I. A brief history of plant models
How far mathematics will suffice to describe, and physics to explain, the fabric of the body, no man can foresee.
D'Arcy Wentworth Thompson (1942, p. 13)
In Book VI of the Enquiry into Plants, Theophrastus (1948; c. 370–285 BCE) wrote: ‘most [roses] have five petals, but some have twelve or twenty, and some a great many more than these’. Although this observation appears to be off by one (Fibonacci numbers of petals, 13 and 21, are more likely to occur than 12 and 20), it represents the longest historical link between observations and a mathematically flavored research problem in developmental plant biology. Numerical canalization, or the surprising tendency of some plant organs to occur preferentially in some specific numbers (Battjes et al., 1993), was described quantitatively in the first half of the 20th century (Hirmer, 1931), analyzed geometrically at the end of that century (Battjes & Prusinkiewicz, 1998), and remains an active area of research. Its genetic underpinnings (e.g. the regulation of ray floret differentiation within a capitulum (Coen et al., 1995; Broholm et al., 2008)) continue to be studied. Less extensive in their historical span, many other links between early observations and current research problems also exist. For instance, several hypotheses attempting to characterize patterns of cell division were formulated in the 19th century (e.g.

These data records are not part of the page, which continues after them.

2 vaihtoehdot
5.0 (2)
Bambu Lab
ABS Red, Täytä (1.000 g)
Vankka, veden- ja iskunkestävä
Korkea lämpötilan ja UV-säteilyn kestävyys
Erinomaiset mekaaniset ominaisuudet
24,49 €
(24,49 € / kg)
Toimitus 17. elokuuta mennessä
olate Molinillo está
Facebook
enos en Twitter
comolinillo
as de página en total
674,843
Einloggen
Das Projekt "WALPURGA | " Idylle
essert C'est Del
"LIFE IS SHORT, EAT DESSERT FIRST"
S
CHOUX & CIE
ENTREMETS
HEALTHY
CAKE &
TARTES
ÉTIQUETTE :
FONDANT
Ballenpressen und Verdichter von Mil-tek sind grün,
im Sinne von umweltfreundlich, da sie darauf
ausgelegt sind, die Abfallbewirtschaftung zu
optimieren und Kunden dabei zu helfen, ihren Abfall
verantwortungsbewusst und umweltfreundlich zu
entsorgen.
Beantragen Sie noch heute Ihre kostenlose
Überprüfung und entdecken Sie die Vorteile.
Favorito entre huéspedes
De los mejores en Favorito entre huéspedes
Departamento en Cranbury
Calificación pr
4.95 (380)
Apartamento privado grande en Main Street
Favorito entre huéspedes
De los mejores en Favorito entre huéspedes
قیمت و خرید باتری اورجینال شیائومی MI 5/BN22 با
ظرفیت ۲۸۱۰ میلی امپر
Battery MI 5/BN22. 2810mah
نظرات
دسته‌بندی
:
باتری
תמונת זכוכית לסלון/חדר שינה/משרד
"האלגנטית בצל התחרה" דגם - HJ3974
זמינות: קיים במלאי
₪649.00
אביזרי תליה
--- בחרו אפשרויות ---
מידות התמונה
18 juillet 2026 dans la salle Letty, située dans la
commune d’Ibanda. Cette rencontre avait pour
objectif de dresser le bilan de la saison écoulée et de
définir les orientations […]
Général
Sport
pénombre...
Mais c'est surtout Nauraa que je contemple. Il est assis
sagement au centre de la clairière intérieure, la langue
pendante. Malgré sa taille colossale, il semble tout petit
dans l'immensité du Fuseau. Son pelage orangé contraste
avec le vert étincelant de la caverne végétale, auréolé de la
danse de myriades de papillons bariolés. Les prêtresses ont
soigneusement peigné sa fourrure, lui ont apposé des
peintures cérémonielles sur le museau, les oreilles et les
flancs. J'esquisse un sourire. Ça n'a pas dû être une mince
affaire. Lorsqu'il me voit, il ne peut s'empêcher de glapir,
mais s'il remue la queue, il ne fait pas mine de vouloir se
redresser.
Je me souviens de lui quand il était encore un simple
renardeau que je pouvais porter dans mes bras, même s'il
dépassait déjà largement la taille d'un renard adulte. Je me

Errera, 1886) and discussed in the early 20th century (D'Arcy Thompson, 1942, first edition 1917), before becoming the subject of computational studies (Korn & Spalding, 1973), which continue to this day (Nakielski, 2008; Sahlin & Jönsson, 2010; Besson & Dumais, 2011; Robinson et al., 2011).
A broad program of using mathematical reasoning in the study of the development and form of living organisms was initiated almost 100 yr ago by D'Arcy Thompson (1942) in his landmark book On Growth and Form (see Keller, 2002, for a historical analysis). One of his most influential contributions was the ‘theory of transformations’, which showed how forms of different species could be geometrically related to each other. The theory of transformations was extended to relate younger and older forms of a developing organism (Richards & Kavanagh, 1945), but did not incorporate the formation and differentiation of new organs. This limitation was addressed a quarter of a century later by Lindenmayer (1968, 1971), who introduced an original mathematical formalism, subsequently called L‐systems, to describe the development of linear and branching structures at the cellular level. By the mid 1970s, computational models based on L‐systems and other formalisms had been applied to study several aspects of plant development, including the development of leaves and inflorescences, and the formation of phyllotactic patterns (Lindenmayer, 1978). The questions being asked included the impact of distinct modes of information transfer (lineage vs interaction) on plant development, and the relationship between local development and global form. Similar interests underlied the independent pioneering work of Honda and co‐workers on the modeling of trees (Honda, 1971; Borchert & Honda, 1984).